## Work instruction
From the line with "potted plant: none [92,579,146,615]" through the final line, transcribe the material below character for character; include no other lines.
◆ ◆ ◆ ◆ ◆
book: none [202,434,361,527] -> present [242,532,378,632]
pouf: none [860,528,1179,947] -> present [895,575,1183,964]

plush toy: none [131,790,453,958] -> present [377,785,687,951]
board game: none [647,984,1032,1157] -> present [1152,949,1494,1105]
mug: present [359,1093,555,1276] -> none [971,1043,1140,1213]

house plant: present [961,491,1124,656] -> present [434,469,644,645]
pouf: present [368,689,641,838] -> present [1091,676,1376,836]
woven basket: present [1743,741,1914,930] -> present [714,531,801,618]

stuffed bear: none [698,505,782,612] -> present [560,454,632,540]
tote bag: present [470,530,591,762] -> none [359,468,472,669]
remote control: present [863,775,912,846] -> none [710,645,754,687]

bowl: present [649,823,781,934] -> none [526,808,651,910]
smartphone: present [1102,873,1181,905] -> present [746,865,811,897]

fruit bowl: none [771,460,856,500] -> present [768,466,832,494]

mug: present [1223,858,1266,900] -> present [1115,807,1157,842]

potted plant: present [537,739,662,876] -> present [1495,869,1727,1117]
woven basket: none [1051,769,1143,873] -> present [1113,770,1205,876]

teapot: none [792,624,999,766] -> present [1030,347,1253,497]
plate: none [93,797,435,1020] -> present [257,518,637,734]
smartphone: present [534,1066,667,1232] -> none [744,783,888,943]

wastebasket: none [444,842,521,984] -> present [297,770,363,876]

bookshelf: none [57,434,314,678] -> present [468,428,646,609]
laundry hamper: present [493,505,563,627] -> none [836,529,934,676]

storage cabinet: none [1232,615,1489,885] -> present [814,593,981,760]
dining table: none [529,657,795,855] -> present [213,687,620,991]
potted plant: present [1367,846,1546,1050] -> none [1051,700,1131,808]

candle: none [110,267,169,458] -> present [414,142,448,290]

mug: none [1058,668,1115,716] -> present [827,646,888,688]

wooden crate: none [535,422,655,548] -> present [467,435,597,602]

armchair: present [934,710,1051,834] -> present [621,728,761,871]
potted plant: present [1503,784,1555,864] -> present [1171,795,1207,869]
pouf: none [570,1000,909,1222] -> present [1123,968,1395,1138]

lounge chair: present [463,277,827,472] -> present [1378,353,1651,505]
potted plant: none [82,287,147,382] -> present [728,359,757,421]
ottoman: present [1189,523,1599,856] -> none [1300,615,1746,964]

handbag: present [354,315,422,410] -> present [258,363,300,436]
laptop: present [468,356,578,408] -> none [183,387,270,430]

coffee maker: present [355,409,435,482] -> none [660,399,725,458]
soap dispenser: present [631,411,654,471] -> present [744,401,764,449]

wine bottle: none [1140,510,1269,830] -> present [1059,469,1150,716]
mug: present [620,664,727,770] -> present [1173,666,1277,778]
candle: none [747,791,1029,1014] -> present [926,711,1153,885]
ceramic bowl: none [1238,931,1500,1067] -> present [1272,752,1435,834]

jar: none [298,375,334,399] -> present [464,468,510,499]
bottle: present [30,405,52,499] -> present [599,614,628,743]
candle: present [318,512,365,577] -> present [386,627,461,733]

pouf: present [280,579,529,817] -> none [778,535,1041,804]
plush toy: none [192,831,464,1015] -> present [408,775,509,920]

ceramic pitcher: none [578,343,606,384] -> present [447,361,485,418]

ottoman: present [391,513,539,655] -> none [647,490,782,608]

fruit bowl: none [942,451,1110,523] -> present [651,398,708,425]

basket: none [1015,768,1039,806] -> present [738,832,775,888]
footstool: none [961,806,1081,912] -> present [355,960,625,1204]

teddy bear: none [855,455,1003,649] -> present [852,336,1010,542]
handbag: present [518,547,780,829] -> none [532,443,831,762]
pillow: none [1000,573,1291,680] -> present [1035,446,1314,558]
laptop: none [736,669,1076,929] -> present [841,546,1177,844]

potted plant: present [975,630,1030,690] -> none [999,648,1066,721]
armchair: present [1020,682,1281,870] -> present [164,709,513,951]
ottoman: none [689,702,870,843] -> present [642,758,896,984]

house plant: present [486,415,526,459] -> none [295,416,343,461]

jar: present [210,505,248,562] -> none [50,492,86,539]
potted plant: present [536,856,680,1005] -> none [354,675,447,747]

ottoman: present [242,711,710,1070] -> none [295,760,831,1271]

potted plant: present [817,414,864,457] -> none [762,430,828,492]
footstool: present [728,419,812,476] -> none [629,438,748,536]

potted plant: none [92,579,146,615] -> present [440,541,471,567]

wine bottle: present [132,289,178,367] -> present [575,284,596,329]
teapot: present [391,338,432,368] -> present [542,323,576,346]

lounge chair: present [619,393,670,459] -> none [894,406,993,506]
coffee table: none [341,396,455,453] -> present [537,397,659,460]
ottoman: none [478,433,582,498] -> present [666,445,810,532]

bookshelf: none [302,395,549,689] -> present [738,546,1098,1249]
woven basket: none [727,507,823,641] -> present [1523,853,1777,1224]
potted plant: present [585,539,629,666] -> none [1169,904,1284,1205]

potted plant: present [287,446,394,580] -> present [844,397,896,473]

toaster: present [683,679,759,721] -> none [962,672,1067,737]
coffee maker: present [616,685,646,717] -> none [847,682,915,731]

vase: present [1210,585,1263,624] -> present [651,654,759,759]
◆ ◆ ◆ ◆ ◆
## Completed exercise
potted plant: none [92,579,146,615] -> present [440,541,471,567]

wine bottle: present [132,289,178,367] -> present [575,284,596,329]
teapot: present [391,338,432,368] -> present [542,323,576,346]

lounge chair: present [619,393,670,459] -> none [894,406,993,506]
coffee table: none [341,396,455,453] -> present [537,397,659,460]
ottoman: none [478,433,582,498] -> present [666,445,810,532]

bookshelf: none [302,395,549,689] -> present [738,546,1098,1249]
woven basket: none [727,507,823,641] -> present [1523,853,1777,1224]
potted plant: present [585,539,629,666] -> none [1169,904,1284,1205]

potted plant: present [287,446,394,580] -> present [844,397,896,473]

toaster: present [683,679,759,721] -> none [962,672,1067,737]
coffee maker: present [616,685,646,717] -> none [847,682,915,731]

vase: present [1210,585,1263,624] -> present [651,654,759,759]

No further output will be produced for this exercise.